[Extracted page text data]
=== Begin Enclosure ===

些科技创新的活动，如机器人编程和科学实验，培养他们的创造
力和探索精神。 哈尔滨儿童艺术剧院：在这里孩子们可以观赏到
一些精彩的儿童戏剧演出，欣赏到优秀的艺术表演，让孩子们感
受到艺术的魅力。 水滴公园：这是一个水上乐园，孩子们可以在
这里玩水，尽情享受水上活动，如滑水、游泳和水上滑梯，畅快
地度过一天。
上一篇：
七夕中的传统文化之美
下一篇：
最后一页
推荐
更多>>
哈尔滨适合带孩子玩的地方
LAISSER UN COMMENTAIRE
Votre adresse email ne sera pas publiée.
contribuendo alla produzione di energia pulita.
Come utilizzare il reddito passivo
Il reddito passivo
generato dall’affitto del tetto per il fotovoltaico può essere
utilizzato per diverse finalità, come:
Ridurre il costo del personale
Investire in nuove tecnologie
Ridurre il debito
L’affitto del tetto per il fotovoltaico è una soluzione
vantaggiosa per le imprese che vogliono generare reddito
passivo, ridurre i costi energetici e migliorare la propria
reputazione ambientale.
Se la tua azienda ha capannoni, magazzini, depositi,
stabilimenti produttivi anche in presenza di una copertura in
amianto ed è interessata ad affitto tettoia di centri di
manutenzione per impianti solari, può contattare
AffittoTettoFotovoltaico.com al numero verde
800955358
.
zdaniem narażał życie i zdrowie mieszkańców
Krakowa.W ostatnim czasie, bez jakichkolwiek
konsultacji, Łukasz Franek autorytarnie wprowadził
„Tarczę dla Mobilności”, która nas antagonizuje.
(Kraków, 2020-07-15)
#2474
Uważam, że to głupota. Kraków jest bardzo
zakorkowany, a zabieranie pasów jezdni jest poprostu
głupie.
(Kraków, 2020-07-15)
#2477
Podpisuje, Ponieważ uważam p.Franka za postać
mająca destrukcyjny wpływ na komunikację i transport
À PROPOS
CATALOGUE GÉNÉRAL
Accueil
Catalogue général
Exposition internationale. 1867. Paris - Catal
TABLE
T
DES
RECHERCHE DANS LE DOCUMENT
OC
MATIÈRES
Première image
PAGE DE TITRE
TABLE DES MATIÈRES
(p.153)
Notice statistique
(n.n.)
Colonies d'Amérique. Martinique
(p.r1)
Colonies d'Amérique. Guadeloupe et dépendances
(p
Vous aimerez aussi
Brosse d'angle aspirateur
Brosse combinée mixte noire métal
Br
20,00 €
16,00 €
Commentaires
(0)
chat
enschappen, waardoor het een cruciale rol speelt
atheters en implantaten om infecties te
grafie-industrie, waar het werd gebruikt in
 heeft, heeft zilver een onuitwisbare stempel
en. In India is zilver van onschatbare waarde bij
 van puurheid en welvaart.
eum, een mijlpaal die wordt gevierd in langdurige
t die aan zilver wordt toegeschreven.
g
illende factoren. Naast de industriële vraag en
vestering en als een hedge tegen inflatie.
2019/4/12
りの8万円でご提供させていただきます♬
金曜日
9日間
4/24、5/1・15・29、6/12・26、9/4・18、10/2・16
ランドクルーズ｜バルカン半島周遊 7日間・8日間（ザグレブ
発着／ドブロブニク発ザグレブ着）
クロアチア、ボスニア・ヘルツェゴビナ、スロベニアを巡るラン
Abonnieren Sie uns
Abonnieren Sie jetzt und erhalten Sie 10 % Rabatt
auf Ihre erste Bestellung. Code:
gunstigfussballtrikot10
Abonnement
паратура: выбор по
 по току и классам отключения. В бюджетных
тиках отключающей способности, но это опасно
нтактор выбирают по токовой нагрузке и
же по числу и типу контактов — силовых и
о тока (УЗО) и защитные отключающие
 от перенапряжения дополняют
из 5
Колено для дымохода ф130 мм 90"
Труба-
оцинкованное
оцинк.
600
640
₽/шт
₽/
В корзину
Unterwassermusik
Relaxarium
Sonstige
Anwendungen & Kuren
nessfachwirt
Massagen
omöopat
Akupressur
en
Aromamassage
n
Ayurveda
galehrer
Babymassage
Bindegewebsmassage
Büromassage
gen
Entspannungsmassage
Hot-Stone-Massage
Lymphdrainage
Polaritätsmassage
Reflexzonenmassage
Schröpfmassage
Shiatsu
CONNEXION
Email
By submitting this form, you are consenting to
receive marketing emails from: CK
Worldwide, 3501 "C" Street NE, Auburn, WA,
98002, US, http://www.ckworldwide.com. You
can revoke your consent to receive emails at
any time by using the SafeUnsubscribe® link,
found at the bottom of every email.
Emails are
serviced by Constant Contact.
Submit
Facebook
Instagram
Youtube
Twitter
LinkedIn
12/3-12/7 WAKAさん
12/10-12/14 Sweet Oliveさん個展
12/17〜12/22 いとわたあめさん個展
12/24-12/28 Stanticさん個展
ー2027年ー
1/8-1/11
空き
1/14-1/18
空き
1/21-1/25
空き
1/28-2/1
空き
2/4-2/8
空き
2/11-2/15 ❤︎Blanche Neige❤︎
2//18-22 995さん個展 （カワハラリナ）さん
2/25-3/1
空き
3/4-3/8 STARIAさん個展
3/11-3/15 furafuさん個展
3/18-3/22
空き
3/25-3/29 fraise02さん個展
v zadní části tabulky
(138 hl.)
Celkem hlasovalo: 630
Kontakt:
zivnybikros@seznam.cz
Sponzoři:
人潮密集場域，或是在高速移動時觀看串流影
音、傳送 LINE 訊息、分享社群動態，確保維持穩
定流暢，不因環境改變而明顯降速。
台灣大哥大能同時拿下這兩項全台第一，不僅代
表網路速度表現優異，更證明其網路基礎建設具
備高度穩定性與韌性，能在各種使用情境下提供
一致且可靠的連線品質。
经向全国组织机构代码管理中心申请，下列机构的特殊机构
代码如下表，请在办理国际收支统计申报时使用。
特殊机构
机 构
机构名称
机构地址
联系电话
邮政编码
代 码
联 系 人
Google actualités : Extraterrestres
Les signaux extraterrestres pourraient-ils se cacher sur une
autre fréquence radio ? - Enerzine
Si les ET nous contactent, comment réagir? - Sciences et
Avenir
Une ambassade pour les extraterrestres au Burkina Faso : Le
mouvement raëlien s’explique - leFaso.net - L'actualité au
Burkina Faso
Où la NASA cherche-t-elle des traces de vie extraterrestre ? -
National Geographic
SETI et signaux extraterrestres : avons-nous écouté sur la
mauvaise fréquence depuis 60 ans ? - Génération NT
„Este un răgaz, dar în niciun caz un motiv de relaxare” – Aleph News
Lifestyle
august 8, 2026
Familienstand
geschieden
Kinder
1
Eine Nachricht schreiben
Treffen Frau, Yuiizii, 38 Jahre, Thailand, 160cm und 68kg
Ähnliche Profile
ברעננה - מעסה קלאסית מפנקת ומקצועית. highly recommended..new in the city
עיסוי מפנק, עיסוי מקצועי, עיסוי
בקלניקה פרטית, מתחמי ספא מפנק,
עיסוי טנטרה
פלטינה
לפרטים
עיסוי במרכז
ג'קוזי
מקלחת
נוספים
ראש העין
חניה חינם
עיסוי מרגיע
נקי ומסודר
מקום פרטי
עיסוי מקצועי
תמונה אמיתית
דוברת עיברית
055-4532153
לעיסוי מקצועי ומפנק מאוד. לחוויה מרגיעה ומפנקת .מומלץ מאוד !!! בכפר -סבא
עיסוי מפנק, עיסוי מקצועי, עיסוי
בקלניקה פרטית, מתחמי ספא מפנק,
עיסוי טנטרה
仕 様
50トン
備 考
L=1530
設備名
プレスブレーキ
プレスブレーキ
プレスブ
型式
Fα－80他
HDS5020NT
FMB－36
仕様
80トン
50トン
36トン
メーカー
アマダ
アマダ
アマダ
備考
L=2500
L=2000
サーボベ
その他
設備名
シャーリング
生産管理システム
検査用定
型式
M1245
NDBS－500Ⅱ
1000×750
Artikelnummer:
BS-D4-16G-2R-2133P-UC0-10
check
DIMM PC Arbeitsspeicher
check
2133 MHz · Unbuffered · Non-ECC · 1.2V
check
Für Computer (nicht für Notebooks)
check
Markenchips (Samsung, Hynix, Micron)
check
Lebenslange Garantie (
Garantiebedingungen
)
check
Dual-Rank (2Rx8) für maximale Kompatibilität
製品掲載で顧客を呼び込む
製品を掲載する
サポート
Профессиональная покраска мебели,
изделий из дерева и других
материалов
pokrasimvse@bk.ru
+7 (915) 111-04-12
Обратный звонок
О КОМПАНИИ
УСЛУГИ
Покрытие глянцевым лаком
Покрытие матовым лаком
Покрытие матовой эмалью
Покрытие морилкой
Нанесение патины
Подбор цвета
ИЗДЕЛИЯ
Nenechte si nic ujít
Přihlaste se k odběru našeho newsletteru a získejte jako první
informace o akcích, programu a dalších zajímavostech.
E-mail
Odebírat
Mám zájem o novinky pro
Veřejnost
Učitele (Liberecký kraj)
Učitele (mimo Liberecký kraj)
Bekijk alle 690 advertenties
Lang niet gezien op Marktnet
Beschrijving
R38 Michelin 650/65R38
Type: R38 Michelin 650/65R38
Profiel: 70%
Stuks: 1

=== End Enclosure ===

__Exercise brief__. Give the lines from the start of the records up to and including the line containing "konsultacji, Łukasz Franek" as a Markdown table. Use the columns Row and Line, put one line in each row, and omit blank lines.

__Exercise answer__.
| Row | Line |
|---|---|
| 1 | 些科技创新的活动，如机器人编程和科学实验，培养他们的创造 |
| 2 | 力和探索精神。 哈尔滨儿童艺术剧院：在这里孩子们可以观赏到 |
| 3 | 一些精彩的儿童戏剧演出，欣赏到优秀的艺术表演，让孩子们感 |
| 4 | 受到艺术的魅力。 水滴公园：这是一个水上乐园，孩子们可以在 |
| 5 | 这里玩水，尽情享受水上活动，如滑水、游泳和水上滑梯，畅快 |
| 6 | 地度过一天。 |
| 7 | 上一篇： |
| 8 | 七夕中的传统文化之美 |
| 9 | 下一篇： |
| 10 | 最后一页 |
| 11 | 推荐 |
| 12 | 更多>> |
| 13 | 哈尔滨适合带孩子玩的地方 |
| 14 | LAISSER UN COMMENTAIRE |
| 15 | Votre adresse email ne sera pas publiée. |
| 16 | contribuendo alla produzione di energia pulita. |
| 17 | Come utilizzare il reddito passivo |
| 18 | Il reddito passivo |
| 19 | generato dall’affitto del tetto per il fotovoltaico può essere |
| 20 | utilizzato per diverse finalità, come: |
| 21 | Ridurre il costo del personale |
| 22 | Investire in nuove tecnologie |
| 23 | Ridurre il debito |
| 24 | L’affitto del tetto per il fotovoltaico è una soluzione |
| 25 | vantaggiosa per le imprese che vogliono generare reddito |
| 26 | passivo, ridurre i costi energetici e migliorare la propria |
| 27 | reputazione ambientale. |
| 28 | Se la tua azienda ha capannoni, magazzini, depositi, |
| 29 | stabilimenti produttivi anche in presenza di una copertura in |
| 30 | amianto ed è interessata ad affitto tettoia di centri di |
| 31 | manutenzione per impianti solari, può contattare |
| 32 | AffittoTettoFotovoltaico.com al numero verde |
| 33 | 800955358 |
| 34 | . |
| 35 | zdaniem narażał życie i zdrowie mieszkańców |
| 36 | Krakowa.W ostatnim czasie, bez jakichkolwiek |
| 37 | konsultacji, Łukasz Franek autorytarnie wprowadził |